The Grateful Dead’s unique sound has been attributed to each member’s ability to evolve individually and as a whole. Music critic Brent Wood believes this evolution was due to the band’s “emphasis on true polyphony, a texture heard only rarely in contemporary popular music.” The musicians must “give up a little of their version of the music,” Phil Lesh told David Fricke of Rolling Stone last year, “to achieve a collective sound.” For the band, this meant never playing the same song the same way. “That was the key to the Grateful Dead,” Lesh explained. “Don’t repeat. Make the song different every time you play it.” The Dead’s commitment to improvisation was often an unsuccessful process many listeners hadn’t the patience for. In response to this criticism, Garcia provided this analogy: “Our audience is like people who like licorice. Not everybody likes licorice, but the people who like licorice really like licorice.”

 

***

 

When I told an old friend from high school I’d stopped speaking to my brother David, she was surprised. “I forgot you had another brother,” she said. She’d never met him, nor had any of my friends. Once David was gone, he stayed gone.
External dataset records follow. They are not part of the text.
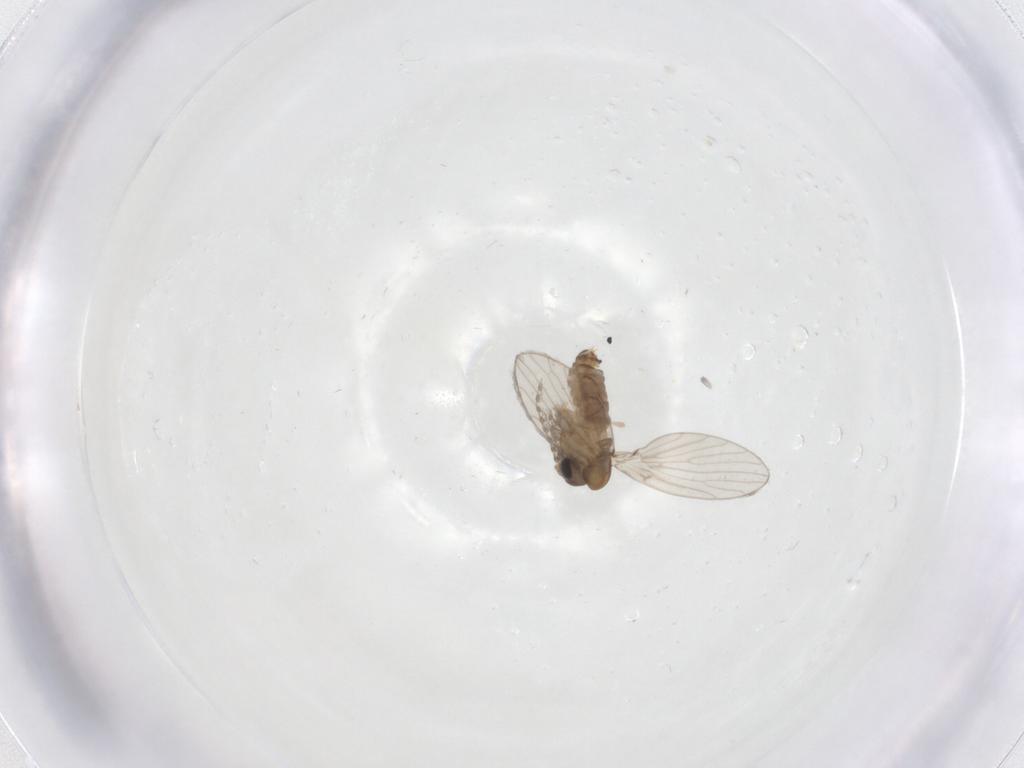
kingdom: Animalia
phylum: Arthropoda
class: Insecta
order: Diptera
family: Psychodidae
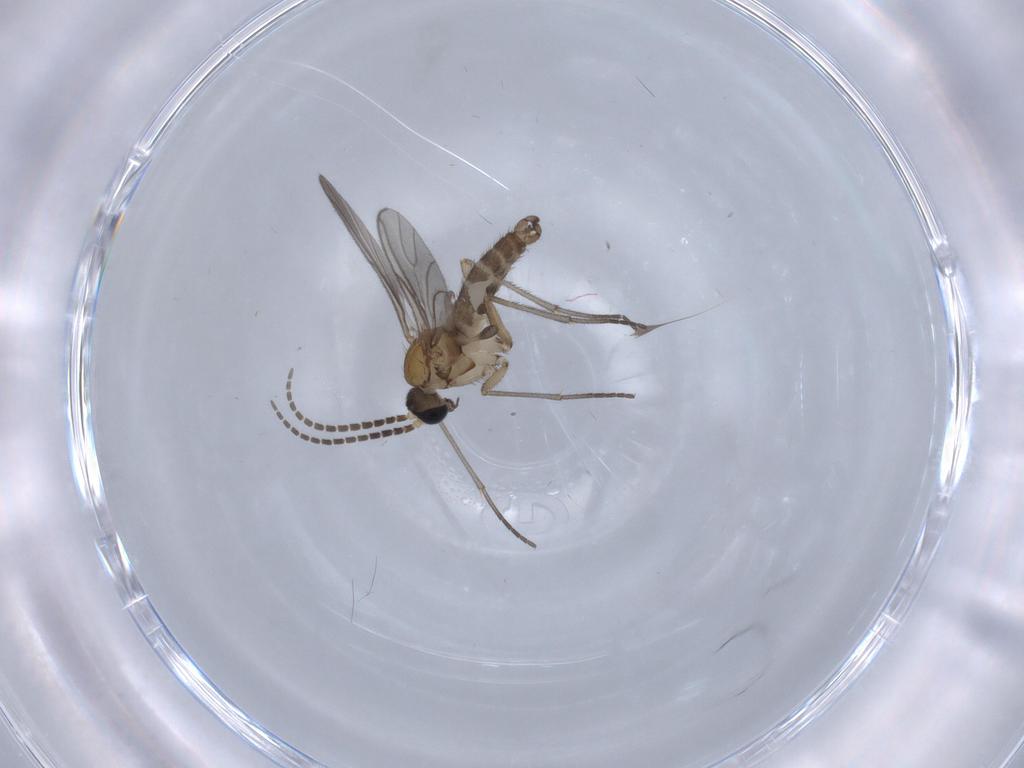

He moved a thousand miles north to Seattle after college and graduate school and came home to Southern California once a year, usually in the winter when he needed a sun break from the endless gray. He was living with a woman we had met a few times, though I was the first—and for a long time, the only—one in the family to dislike her. My parents chalked this up to my judgmental tendencies, a criticism I’d borne since my early teens. Still, I kept my distance. Only later did the rest of my family recognize what I had known for several years: this woman was scary. They caught glimpses of her that concerned them—her subtle racism and her mean streak fueled by alcohol. I gathered these details from the stories that followed their long phone calls and short visits. To be fair, his girlfriend became a convenient place to lay our disappointment in David, the black sheep in our family long before he’d even met her. Or perhaps she was like licorice, someone we never developed a taste for.